## Written task
Extract each line from the entries below that has the string "centros" in it.

==========

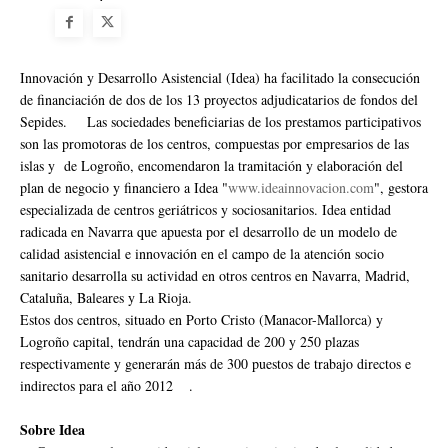
Innovación y Desarrollo Asistencial (Idea) ha facilitado la consecución
de financiación de dos de los 13 proyectos adjudicatarios de fondos del
Sepides. Las sociedades beneficiarias de los prestamos participativos
son las promotoras de los centros, compuestas por empresarios de las
islas y de Logroño, encomendaron la tramitación y elaboración del
plan de negocio y financiero a Idea "
www.ideainnovacion.com
", gestora
especializada de centros geriátricos y sociosanitarios. Idea entidad
radicada en Navarra que apuesta por el desarrollo de un modelo de
calidad asistencial e innovación en el campo de la atención socio
sanitario desarrolla su actividad en otros centros en Navarra, Madrid,
Cataluña, Baleares y La Rioja.
Estos dos centros, situado en Porto Cristo (Manacor-Mallorca) y
Logroño capital, tendrán una capacidad de 200 y 250 plazas
respectivamente y generarán más de 300 puestos de trabajo directos e
indirectos para el año 2012 .
Sobre Idea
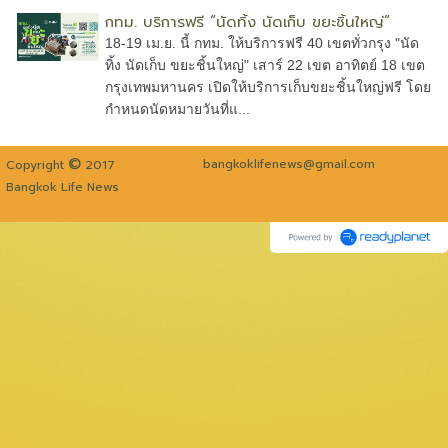
กทม. บริการฟรี “นัดทิ้ง นัดเก็บ ขยะชิ้นใหญ่”
18-19 เม.ย. นี้ กทม. ให้บริการฟรี 40 เขตทั่วกรุง "นัด
ทิ้ง นัดเก็บ ขยะชิ้นใหญ่" เสาร์ 22 เขต อาทิตย์ 18 เขต
กรุงเทพมหานคร เปิดให้บริการเก็บขยะชิ้นใหญ่ฟรี โดย
กำหนดนัดหมายวันที่แ...
©
bangkoklifenews@gmail.com
Copyright
2017
Bangkok Life News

==========

## Written response
son las promotoras de los centros, compuestas por empresarios de las
especializada de centros geriátricos y sociosanitarios. Idea entidad
sanitario desarrolla su actividad en otros centros en Navarra, Madrid,
Estos dos centros, situado en Porto Cristo (Manacor-Mallorca) y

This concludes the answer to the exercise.